Capítulo 13

Aunque dio un respingo, Mitch no intentó volverse hacia el pistolero ni mover la llave inglesa. No podría hacerlo a suficiente velocidad.

Durante las últimas cinco horas, había tomado aguda conciencia de sus limitaciones, lo cual podía decirse que era un logro, dado que se crió creyendo que no las tenía.

Tal vez fuese el arquitecto de su propia vida, pero ya no podía creer que fuera el amo de su destino.

«… antes de que talaran todos los naranjos para construir un erial de casas de estuco».

Detrás de él, el hombre habló.

—Suelta la barra. No te inclines para dejarla en el suelo. Déjala caer.

La voz no era la del hombre del teléfono. Éste parecía más joven, y no tan frío, pero tenía una forma de hablar perturbadoramente inexpresiva, que acortaba cada palabra, dando a todas el mismo peso, idéntico tono.

Mitch dejó caer la porra.

«… más conveniente. Pero casualmente andaba por su barrio».

Usando, al parecer, un control remoto, el hombre apagó la grabadora.

—Se ve —le dijo a Mitch— que quieres que la corten en pedazos y la dejen morir, como él te prometió.

—No.

—Tal vez nos equivocamos al escogerte. Quizás te agradaría deshacerte de ella.

—No digas eso.

El hombre pronunciaba cada palabra en un mismo tono, profesional, carente de emoción.

—Un seguro de vida elevado. Otra mujer. Podrías tener tus motivos.

—No hay nada de eso.

—Tal vez trabajarías mejor para nosotros si, a modo de pago, te prometiéramos matarla.

—No. La amo. De verdad.

—Si intentas hacer otra gracia de éstas, dala por muerta.

—Entiendo.

—Regresemos por donde viniste.

Mitch se volvió y el otro también lo hizo, manteniéndose detrás de él.

Al comenzar a retroceder sobre sus pasos a lo largo del último pasillo, pasando la primera de las ventanas que miraban al sur, Mitch oyó el sonido que produjo la llave al rozar los tablones cuando el pistolero la recogía del suelo. Podía haberse vuelto para darle una patada, con la esperanza de sorprender al hombre cuando éste se estuviese incorporando. Pero temió que el otro esperara la maniobra. Hasta ahora, había supuesto que aquellos tipos sin nombre eran delincuentes profesionales. Era probable que lo fueran, pero también algo más. No sabía qué exactamente, pero sí que se trataba de algo aún peor.

Criminales, secuestradores, asesinos. No podía imaginar qué podía ser peor que lo que ya sabía de ellos.

Siguiéndolo por el pasillo, el pistolero volvió a hablar.

—Sube al Honda. Ve a dar un paseo.

—De acuerdo.

—Espera la llamada a las seis.

—Conforme. Lo haré.

Cuando se aproximaban al final del corredor, al fondo del altillo, y debían doblar a la izquierda y cruzar todo el ancho del garaje hacia la escalera, que bajaba desde el ángulo noreste, algo parecido a la suerte intervino en forma de tropezón con un cordel.

En el momento en que ocurrió, Mitch no percibió la causa, sólo el efecto. Una torre de cajas de cartón se derrumbó. Algunas cayeron en el pasillo y una o dos, sobre el pistolero.

Las etiquetas escritas en las cajas decían que contenían cerámicas de Halloween. En realidad, tenían más envoltorios con burbujas plásticas y pelotas de papel que objetos de cerámica, y no eran pesadas, pero la avalancha casi derribó al hombre y lo hizo tambalearse.

Mitch esquivó una caja y alzó un brazo para desviar otra.

La primera fila, al caer, hizo que otra se desequilibrara.

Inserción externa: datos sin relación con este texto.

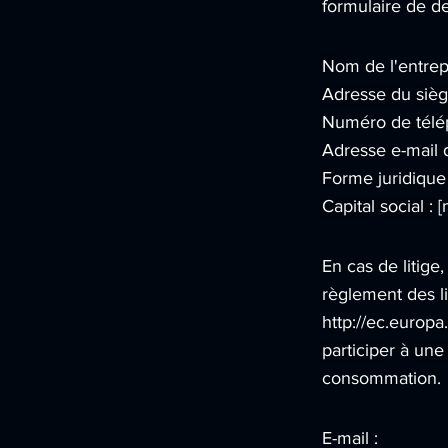
formulaire de d
Nom de l'entrep
Adresse du siège
Numéro de télé
Adresse e-mail d
Forme juridique 
Capital social : 
En cas de litig
règlement des li
http://ec.europ
participer à une
consommation.
E-mail :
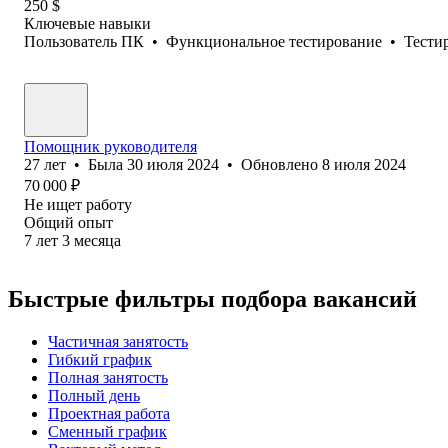
250
$
Ключевые навыки
Пользователь ПК
•
Функциональное тестирование
•
Тести
Помощник руководителя
27
лет
•
Была
30 июля 2024
•
Обновлено
8 июля 2024
70 000
₽
Не ищет работу
Общий опыт
7
лет
3
месяца
Быстрые фильтры подбора вакансий
Частичная занятость
Гибкий график
Полная занятость
Полный день
Проектная работа
Сменный график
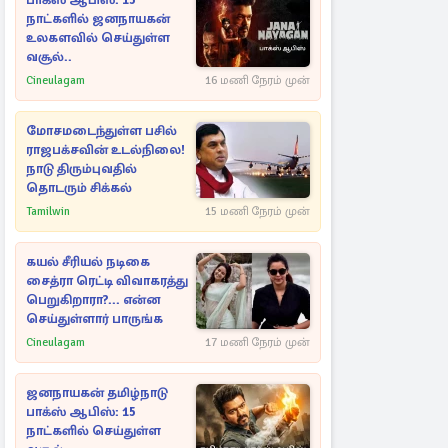
பாக்ஸ் ஆபிஸ்: 15
நாட்களில் ஜனநாயகன்
உலகளவில் செய்துள்ள
வசூல்..
Cineulagam
16 மணி நேரம் முன்
மோசமடைந்துள்ள பசில்
ராஜபக்சவின் உடல்நிலை!
நாடு திரும்புவதில்
தொடரும் சிக்கல்
Tamilwin
15 மணி நேரம் முன்
கயல் சீரியல் நடிகை
சைத்ரா ரெட்டி விவாகரத்து
பெறுகிறாரா?... என்ன
செய்துள்ளார் பாருங்க
Cineulagam
17 மணி நேரம் முன்
ஜனநாயகன் தமிழ்நாடு
பாக்ஸ் ஆபிஸ்: 15
நாட்களில் செய்துள்ள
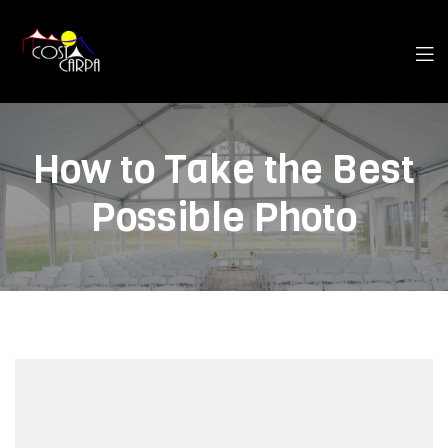
How to Take the Best
Possible Photo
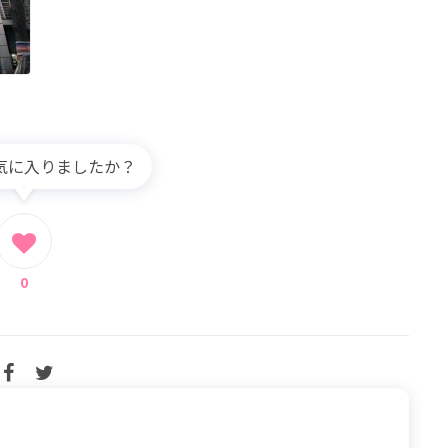
気に入りましたか？
0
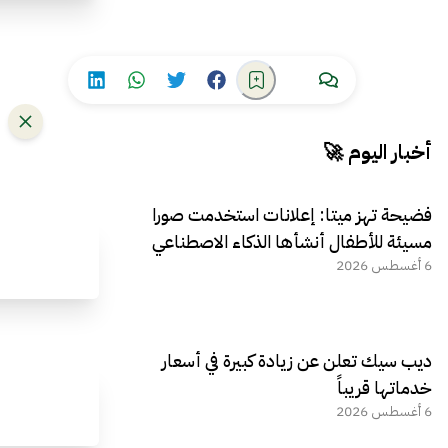
أخبار اليوم 🚀
فضيحة تهز ميتا: إعلانات استخدمت صورا
مسيئة للأطفال أنشأها الذكاء الاصطناعي
6 أغسطس 2026
ديب سيك تعلن عن زيادة كبيرة في أسعار
خدماتها قريباً
6 أغسطس 2026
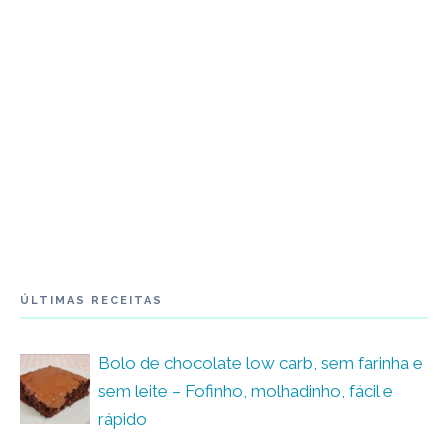
ÚLTIMAS RECEITAS
Bolo de chocolate low carb, sem farinha e
sem leite – Fofinho, molhadinho, fácil e
rápido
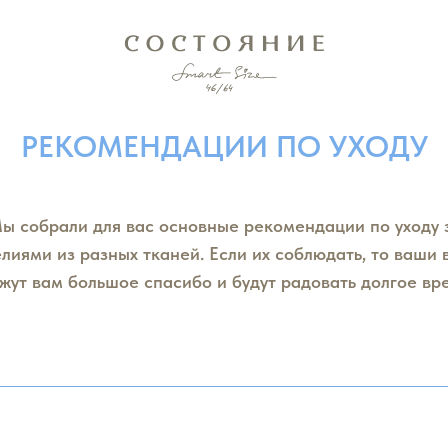
РЕКОМЕНДАЦИИ ПО УХОДУ
ы собрали для вас основные рекомендации по уходу 
лиями из разных тканей. Если их соблюдать, то ваши
жут вам большое спасибо и будут радовать долгое вр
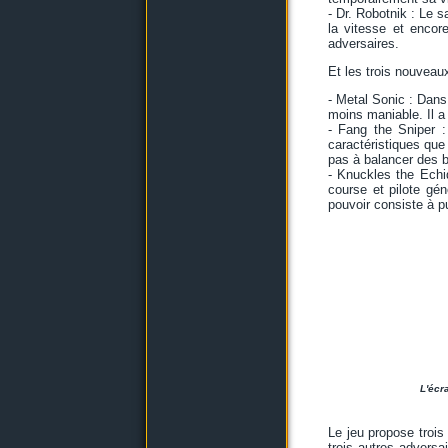
- Dr. Robotnik : Le 
la vitesse et enco
adversaires.
Et les trois nouvea
- Metal Sonic : Dans 
moins maniable. Il 
- Fang the Sniper 
caractéristiques que
pas à balancer des bo
- Knuckles the Echi
course et pilote gé
pouvoir consiste à p
L'écr
Le jeu propose troi
trois autres adversa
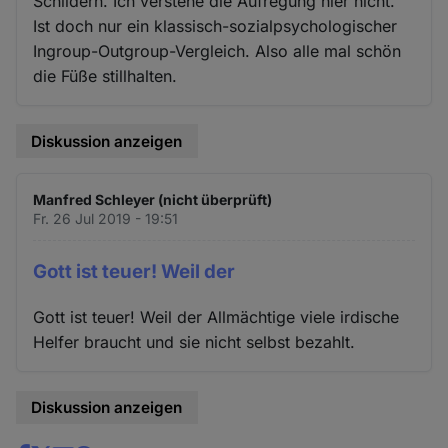
Schildern. Ich verstehe die Aufregung hier nicht.
Ist doch nur ein klassisch-sozialpsychologischer
Ingroup-Outgroup-Vergleich. Also alle mal schön
die Füße stillhalten.
Diskussion anzeigen
Manfred Schleyer (nicht überprüft)
Fr. 26 Jul 2019 - 19:51
Gott ist teuer! Weil der
Gott ist teuer! Weil der Allmächtige viele irdische
Helfer braucht und sie nicht selbst bezahlt.
Diskussion anzeigen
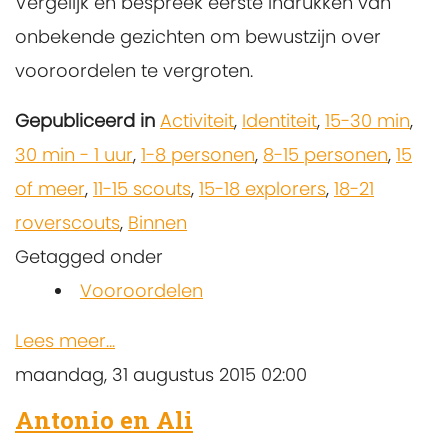
Vergelijk en bespreek eerste indrukken van
onbekende gezichten om bewustzijn over
vooroordelen te vergroten.
Gepubliceerd in
Activiteit
,
Identiteit
,
15-30 min
,
30 min - 1 uur
,
1-8 personen
,
8-15 personen
,
15
of meer
,
11-15 scouts
,
15-18 explorers
,
18-21
roverscouts
,
Binnen
Getagged onder
Vooroordelen
Lees meer...
maandag, 31 augustus 2015 02:00
Antonio en Ali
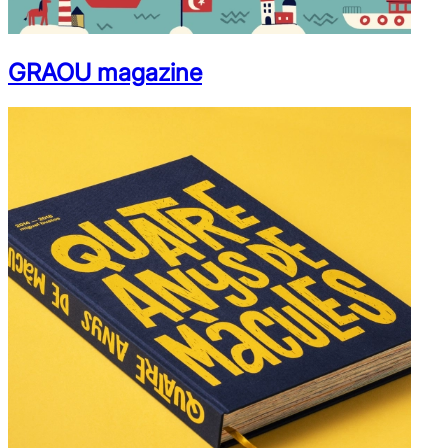
GRAOU magazine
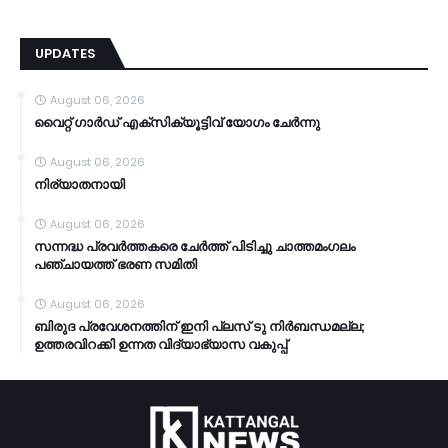
UPDATES
August 06, 2026
വൈറ്റ് ഗാർഡ് എക്സിക്യൂട്ടിവ് യോഗം ചേർന്നു
August 06, 2026
നിര്യാതനായി
August 06, 2026
സന്നദ്ധ പ്രവർത്തകരെ ചേർത്ത് പിടിച്ചു ചാത്തമംഗലം
പഞ്ചായത്ത്‌ ഭരണ സമിതി
August 06, 2026
ബിരുദ പ്രവേശനത്തിന് ഇനി പ്ലസ് ടു നിർബന്ധമല്ല;
ഉത്തരവിറക്കി ഉന്നത വിദ്യാഭ്യാസ വകുപ്പ്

El jardinero estuvo a punto de tenderle la mano al otro para ayudarlo a recuperar el equilibrio. Pero se dio cuenta de que su ofrecimiento de ayuda podía ser interpretado como un ataque. Para evitar malentendidos, y también que le pegaran un tiro, se echó a un lado.

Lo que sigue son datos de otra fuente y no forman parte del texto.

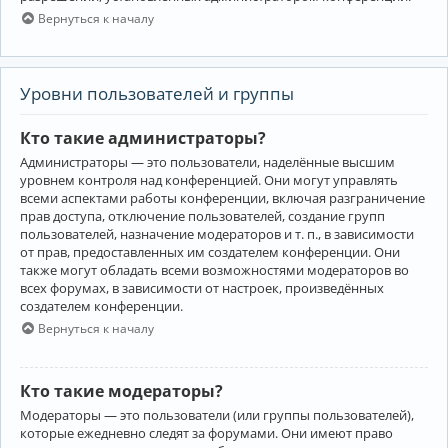
Вернуться к началу
Уровни пользователей и группы
Кто такие администраторы?
Администраторы — это пользователи, наделённые высшим
уровнем контроля над конференцией. Они могут управлять
всеми аспектами работы конференции, включая разграничение
прав доступа, отключение пользователей, создание групп
пользователей, назначение модераторов и т. п., в зависимости
от прав, предоставленных им создателем конференции. Они
также могут обладать всеми возможностями модераторов во
всех форумах, в зависимости от настроек, произведённых
создателем конференции.
Вернуться к началу
Кто такие модераторы?
Модераторы — это пользователи (или группы пользователей),
которые ежедневно следят за форумами. Они имеют право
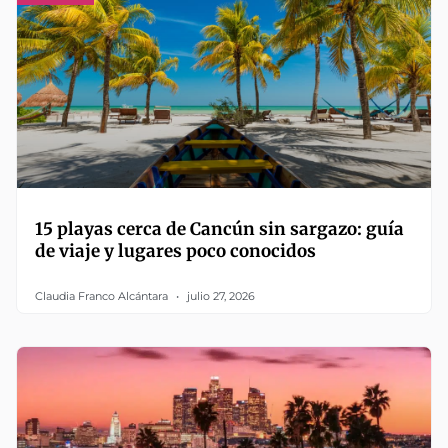
15 playas cerca de Cancún sin sargazo: guía
de viaje y lugares poco conocidos
Claudia Franco Alcántara
julio 27, 2026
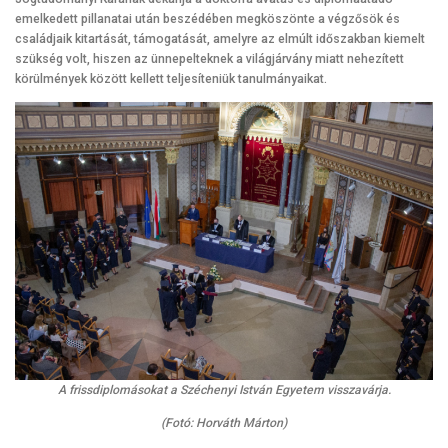
emelkedett pillanatai után beszédében megköszönte a végzősök és
családjaik kitartását, támogatását, amelyre az elmúlt időszakban kiemelt
szükség volt, hiszen az ünnepelteknek a világjárvány miatt nehezített
körülmények között kellett teljesíteniük tanulmányaikat.
A frissdiplomásokat a Széchenyi István Egyetem visszavárja.
(Fotó: Horváth Márton)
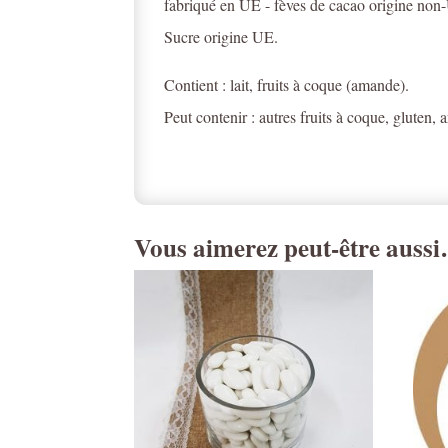
fabriqué en UE - fèves de cacao origine no
Sucre origine UE.
Contient : lait, fruits à coque (amande).
Peut contenir : autres fruits à coque, gluten, 
Vous aimerez peut-être auss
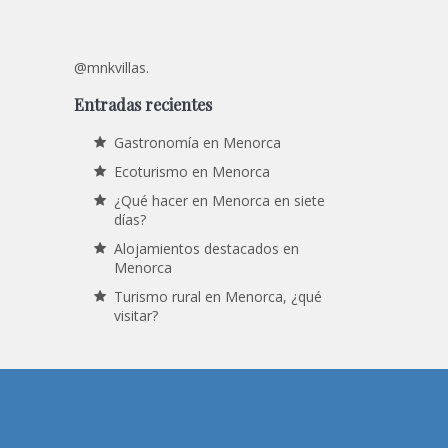
@mnkvillas.
Entradas recientes
Gastronomía en Menorca
Ecoturismo en Menorca
¿Qué hacer en Menorca en siete
días?
Alojamientos destacados en
Menorca
Turismo rural en Menorca, ¿qué
visitar?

La madera vieja y reseca de la barandilla del fondo del altillo podía soportar sin problemas a cualquiera que se reclinase sin hacer fuerza, pero resultó ser demasiado débil para resistir el impacto súbito del pistolero, que chocó contra ella al trastabillarse. Los balaustres crujieron, los clavos chirriaron al soltarse, y dos trozos de la barandilla se separaron por la junta.

El pistolero maldijo ante el diluvio de cajas y gritó, alarmado, cuando la barandilla cedió bajo su peso.

Cayó al suelo del garaje. La altura, unos dos metros y medio, no era mucha, pero así y todo aterrizó con un ruido estrepitoso, y entre el estruendo de la madera rota, la pistola se disparó.